I am trying to understand simple groups arising from finite orthogonal groups; these are complicated among groups of Lie type in the sense that one should be careful about characteristic of field (even/odd), dimension of space (even/odd) and type of bilinear form. It also requires (as most books write) that one have to pass to quadratic forms from bilinear form according to characteristic of field. I don't know whether we can stick only to non-degenerate symmetric bilinear form.
I tried to understand this in the following way in which I do not specify characteristic of field, dimension of space, structure of bilinear form etc., and I want to know whether it is correct.

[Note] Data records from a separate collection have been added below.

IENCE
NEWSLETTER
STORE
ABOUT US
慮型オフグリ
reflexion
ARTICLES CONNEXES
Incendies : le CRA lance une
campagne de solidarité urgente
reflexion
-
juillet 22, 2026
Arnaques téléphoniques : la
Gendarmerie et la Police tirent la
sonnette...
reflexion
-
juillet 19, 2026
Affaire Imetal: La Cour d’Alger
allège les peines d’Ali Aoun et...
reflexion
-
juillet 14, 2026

Let $V$ be a finite dimensional vector space over a finite field $F$.
Let $(x,y)\mapsto B(x,y)\in F$ be a bilinear form on $V$ such that it is symmetric and non-degenerate (i.e. $B(x,y)=B(y,x)$ and $B(x,y)=0$ for all $y$ implies $x=0$.)
Let $$G=\{T:V\rightarrow V: B(Tx,Ty)=B(x,y) \forall x,y\in V\}.$$
Then $G$ is a subgroup of $GL(V)$. Consider subgroup $[G,G]$ and then the quotient $$[G,G] / (center).$$ This quotient group is simple with some exceptions on dimension and characteristic of the field. Excluding exceptions, this covers all simple groups arising from orthogonal groups; am I right?